▶ Exercise directions
Give every line of the material back exactly, images removed.

▶ Material provided
_ _ _ _ _ _ _
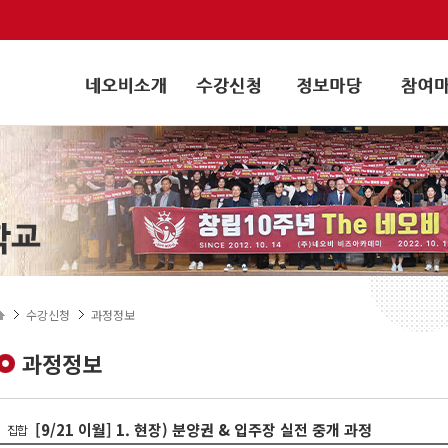
수강신청
과정정보
과정정보
[9/21 이월] 1. 현장) 분양권 & 입주장 실전 중개 과정
집합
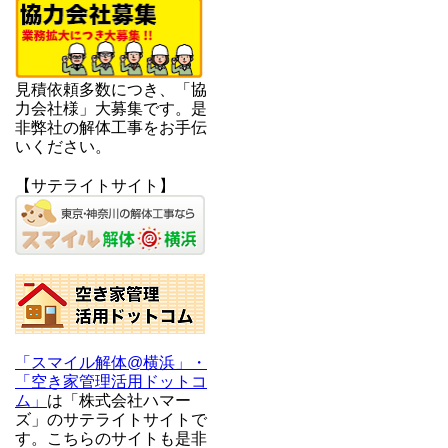
見積依頼多数につき、「協
力会社様」大募集です。是
非弊社の解体工事をお手伝
いください。
【サテライトサイト】
「スマイル解体@横浜」・
「空き家管理活用ドットコ
ム」
は「株式会社ハマー
ズ」のサテライトサイトで
す。こちらのサイトも是非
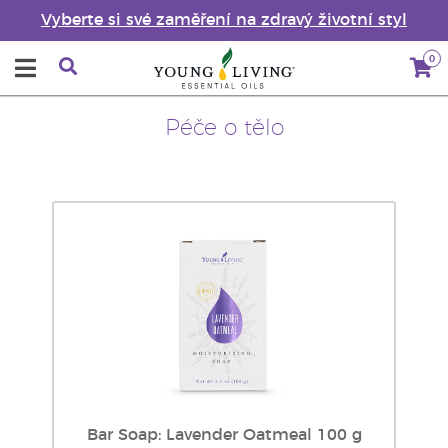
Vyberte si své zaměření na zdravý životní styl
0
Péče o tělo
Bar Soap: Lavender Oatmeal 100 g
_ _ _ _ _ _ _
▶ Completed task
수강신청
과정정보
과정정보
[9/21 이월] 1. 현장) 분양권 & 입주장 실전 중개 과정
집합
見積依頼多数につき、「協
力会社様」大募集です。是
非弊社の解体工事をお手伝
いください。
【サテライトサイト】
「スマイル解体@横浜」・
「空き家管理活用ドットコ
ム」
は「株式会社ハマー
ズ」のサテライトサイトで
す。こちらのサイトも是非
Vyberte si své zaměření na zdravý životní styl
0
Péče o tělo
Bar Soap: Lavender Oatmeal 100 g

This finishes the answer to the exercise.